** Work to do **
1. According to the passage on syntactic bootstrapping in Mandarin learners, what was the agreement rate between the two coders?
2. Continue the passage on syntactic bootstrapping in young Mandarin learners from its final sentence.

** Text shown **

——————

The enactments for all the sentences were initially described and coded by the first author. To determine the reliability of the coding procedure, an assistant described approximately half of the videotaped enactments without access to the stimulus sentences (she being a monolingual English speaker). This sample consisted of the entire set of enactments by 10 two-year-olds and 13 three-year-olds. Agreement between the two coders was 99.2%.
Results
To demonstrate syntactic bootstrapping, young Mandarin learners need to change their interpretation of the verb according to the number of NPs in the sentence frame. The percent of causative enactments was first entered into an omnibus ANOVA with Frame (NV, NVN) and Verb (transitive, intransitive) as within-subject variables, Age (2-year-olds, 3-year-olds) as a between-subject variable, and Gender as a covariate. Main effects of Frame [F (1, 37) = 373.24, p < 0.001] and Age [F (1,37) = 5.35, p <0.05] were found. The interaction effects of Frame x Age [F (1, 37) = 7.82, p < 0.01] and Frame x Verb [F (1, 37) = 175.36, p < 0.001] were significant. No main or interaction effects involving Gender were obtained. Thus, the children's enactments varied by frame and by verb type, and the effects of frame were stronger for the 2-year-olds than for the 3-year-olds. Moreover, the effects of frame led to more causative enactments for the transitive verbs and fewer causative enactments for the intransitive verbs.
The key analysis, though, compares the same verb in 1- and 2-NP frames; that is, in grammatical vs. unattested frames, to demonstrate that each frame has an effect. Figure 1 shows that children from both age groups enacted more intransitive verbs causatively in the NVN frame than in the NV frame [2s: t (1, 17) = 4.35, p < 0.001; 3s: t (1, 22) = 8.02, p < 0.001]. Moreover, they enacted fewer transitive verbs causatively in the NV frame than in the NVN frame [2s: t (1, 17) =-7.16, p < 0.001; 3s: t (1, 22) = -4.25, p < 0.001] (see Figure 2). Thus, for both intransitive verbs in NVN frames and transitive verbs in NV frames, young Mandarin learners altered their enactments to fit the number of overt NPs in the sentence. Our analyses by items also revealed that these frame effects were significant for the four intransitive verbs [2s: t (1, 3) = 5.43, p < 0.05; 3s: t (1, 3) = 4.30, p < 0.05] for the two age groups. The frame effects for the four transitive verbs were also significant for the 2-year-olds [t (1, 3) = 5.71, p < 0.05], and marginally significant for the 3-year-olds [t (1, 3) = 2.93, p = 0.06]. Comparison of Figures 1 and 2 indicates that the extent of children's ‘following the frame’ was equivalent by verb type; that is, the change in the number of NPs in the stimulus sentences led to changes of approximately 40% greater or fewer causative enactments for intransitive and transitive verbs, respectively [t (40) <1, ns].

——————

** Provided information **
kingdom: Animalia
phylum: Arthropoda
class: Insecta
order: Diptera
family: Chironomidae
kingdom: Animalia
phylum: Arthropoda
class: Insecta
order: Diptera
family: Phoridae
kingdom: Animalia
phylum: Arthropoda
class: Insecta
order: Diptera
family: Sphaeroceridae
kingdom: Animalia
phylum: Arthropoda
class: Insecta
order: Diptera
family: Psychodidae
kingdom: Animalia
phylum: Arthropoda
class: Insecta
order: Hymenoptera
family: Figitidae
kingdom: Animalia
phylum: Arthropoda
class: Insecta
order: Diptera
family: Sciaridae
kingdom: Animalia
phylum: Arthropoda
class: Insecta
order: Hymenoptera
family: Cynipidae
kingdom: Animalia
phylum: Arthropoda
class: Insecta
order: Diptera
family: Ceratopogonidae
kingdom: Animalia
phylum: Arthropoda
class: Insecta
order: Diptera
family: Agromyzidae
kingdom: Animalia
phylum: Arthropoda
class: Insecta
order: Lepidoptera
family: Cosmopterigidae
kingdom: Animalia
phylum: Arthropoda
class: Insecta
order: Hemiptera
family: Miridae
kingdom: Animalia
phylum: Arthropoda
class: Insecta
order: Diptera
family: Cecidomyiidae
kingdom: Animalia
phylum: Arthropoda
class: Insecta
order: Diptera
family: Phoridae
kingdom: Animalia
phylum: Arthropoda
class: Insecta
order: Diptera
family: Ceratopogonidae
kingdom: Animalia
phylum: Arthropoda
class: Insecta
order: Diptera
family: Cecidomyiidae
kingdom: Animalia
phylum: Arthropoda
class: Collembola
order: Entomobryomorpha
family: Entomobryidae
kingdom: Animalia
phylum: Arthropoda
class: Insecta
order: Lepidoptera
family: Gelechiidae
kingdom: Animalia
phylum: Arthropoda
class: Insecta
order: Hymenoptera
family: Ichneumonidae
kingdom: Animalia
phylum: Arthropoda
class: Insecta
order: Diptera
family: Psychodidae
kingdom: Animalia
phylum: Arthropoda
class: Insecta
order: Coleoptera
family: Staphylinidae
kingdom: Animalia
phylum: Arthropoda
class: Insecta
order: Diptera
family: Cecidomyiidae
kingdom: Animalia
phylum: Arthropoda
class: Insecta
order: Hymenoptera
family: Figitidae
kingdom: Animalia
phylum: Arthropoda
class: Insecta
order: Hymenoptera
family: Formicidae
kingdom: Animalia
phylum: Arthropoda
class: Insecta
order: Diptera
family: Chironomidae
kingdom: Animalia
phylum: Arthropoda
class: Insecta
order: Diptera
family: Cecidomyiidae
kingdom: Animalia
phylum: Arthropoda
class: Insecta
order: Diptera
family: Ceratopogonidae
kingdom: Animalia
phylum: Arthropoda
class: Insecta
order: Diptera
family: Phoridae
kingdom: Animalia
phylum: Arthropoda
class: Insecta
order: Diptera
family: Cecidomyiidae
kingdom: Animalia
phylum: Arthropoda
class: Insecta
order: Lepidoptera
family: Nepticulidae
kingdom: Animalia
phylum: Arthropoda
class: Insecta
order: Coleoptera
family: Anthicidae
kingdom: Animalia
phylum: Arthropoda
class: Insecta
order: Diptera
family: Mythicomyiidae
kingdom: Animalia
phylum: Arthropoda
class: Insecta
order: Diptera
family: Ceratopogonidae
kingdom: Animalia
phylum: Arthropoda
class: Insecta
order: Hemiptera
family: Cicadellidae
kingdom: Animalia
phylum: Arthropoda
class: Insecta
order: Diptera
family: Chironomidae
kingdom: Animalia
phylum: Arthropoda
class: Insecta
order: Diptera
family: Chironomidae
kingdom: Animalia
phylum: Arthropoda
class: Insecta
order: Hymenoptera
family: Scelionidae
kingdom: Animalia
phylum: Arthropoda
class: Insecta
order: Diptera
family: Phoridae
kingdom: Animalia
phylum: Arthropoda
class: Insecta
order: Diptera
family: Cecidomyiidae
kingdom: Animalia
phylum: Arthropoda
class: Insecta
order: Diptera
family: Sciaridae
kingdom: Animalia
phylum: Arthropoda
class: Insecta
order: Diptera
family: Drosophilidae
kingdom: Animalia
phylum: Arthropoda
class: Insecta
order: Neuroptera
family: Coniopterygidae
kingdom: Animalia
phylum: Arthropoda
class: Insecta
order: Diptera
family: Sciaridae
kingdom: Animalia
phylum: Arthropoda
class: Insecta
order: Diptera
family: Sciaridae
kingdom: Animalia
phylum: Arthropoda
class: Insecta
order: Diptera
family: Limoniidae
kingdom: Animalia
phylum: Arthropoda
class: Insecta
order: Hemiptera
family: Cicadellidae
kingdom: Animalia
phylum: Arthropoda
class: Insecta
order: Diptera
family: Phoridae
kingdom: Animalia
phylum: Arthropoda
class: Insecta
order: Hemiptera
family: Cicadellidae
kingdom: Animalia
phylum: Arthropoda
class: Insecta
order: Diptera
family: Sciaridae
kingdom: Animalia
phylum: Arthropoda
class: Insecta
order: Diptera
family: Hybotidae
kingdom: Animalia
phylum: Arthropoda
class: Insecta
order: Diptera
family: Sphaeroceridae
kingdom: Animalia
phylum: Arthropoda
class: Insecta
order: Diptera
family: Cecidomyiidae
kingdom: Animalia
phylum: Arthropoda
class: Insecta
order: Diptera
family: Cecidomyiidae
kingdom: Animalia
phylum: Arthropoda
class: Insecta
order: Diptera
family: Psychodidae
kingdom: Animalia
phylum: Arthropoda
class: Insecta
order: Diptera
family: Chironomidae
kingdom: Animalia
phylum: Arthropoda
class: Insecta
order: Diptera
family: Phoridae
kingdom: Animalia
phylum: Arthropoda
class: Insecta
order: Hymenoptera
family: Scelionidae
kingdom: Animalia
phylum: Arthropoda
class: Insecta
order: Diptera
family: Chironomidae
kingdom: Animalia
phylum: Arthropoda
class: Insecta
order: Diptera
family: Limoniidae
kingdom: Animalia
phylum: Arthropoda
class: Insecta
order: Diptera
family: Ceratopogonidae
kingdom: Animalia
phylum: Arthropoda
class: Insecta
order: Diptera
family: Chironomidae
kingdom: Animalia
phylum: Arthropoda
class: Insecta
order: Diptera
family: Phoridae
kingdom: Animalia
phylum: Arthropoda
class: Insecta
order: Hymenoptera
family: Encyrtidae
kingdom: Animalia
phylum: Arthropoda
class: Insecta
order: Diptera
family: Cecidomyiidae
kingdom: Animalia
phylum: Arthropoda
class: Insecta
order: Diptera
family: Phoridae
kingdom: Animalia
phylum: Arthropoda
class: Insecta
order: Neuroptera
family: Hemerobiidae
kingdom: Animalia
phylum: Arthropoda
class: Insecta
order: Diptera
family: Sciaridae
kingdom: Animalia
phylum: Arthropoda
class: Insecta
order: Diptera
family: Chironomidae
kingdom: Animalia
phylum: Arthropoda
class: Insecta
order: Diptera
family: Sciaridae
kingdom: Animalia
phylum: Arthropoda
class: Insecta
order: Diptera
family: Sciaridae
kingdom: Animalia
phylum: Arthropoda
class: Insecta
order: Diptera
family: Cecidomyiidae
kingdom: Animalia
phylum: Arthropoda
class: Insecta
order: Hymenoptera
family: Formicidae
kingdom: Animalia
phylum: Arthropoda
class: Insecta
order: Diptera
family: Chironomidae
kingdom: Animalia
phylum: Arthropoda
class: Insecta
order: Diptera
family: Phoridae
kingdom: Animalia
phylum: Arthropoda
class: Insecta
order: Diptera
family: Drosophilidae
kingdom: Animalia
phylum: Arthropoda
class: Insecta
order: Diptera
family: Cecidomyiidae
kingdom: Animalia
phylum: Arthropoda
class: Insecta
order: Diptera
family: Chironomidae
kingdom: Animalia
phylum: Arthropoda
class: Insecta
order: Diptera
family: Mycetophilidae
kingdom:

——————

** Final answers **
1. 99.2%

2.
Finally, these data were compared with those collected by Naigles et al. (1993) for English-learning preschoolers (19 two-year-olds, 20 three-year-olds), who enacted the same verbs in NVN and NV frames with the exception that they used the verb stay instead of stand. For intransitive verbs in the NVN frame, Naigles et al. (1993) reported percent causative enactments of 69.15 and 70.45 by their two- and three-year-olds, respectively; we conducted a 2 (Language) X 2 (Age) ANOVA which revealed only a significant main effect of Language [(F (1, 85) = 30.51, p < .001]. Thus, the English learners enacted sentences such as *The zebra goes the lion causatively more frequently than the Mandarin learners. For transitive verbs in the NV frame, Naigles et al. (1993) reported percent causative enactments of 34.63 and 60.00 for their two- and three-year-olds, respectively; this 2 X 2 ANOVA yielded only a significant main effect of Age [(F (1, 84) = 15.25, p < .001]. Across language groups, then, the three-year-olds enacted sentences such as *The zebra brings causatively more frequently than the two-year-olds did.
Discussion
This study investigated Mandarin learners' use of the number of NPs in a frame when interpreting verbs. The investigation of Mandarin is particularly important because its pervasive ellipsis renders the number of NPs a weaker clue to the transitive/intransitive contrast. Our findings revealed that Mandarin learners changed their verb interpretations depending on the number of overt NPs in sentences.2 That is, more intransitive verbs were causatively enacted in the 2-NP frames than 1-NP frames, and fewer transitive verbs were enacted causatively in the 1-NP frames than 2-NP frames. These transitive and intransitive frame effects were of equivalent strength, and replicate those already found for young English and Kannada learners (Naigles et al., 1993; Lidz et al., 2003).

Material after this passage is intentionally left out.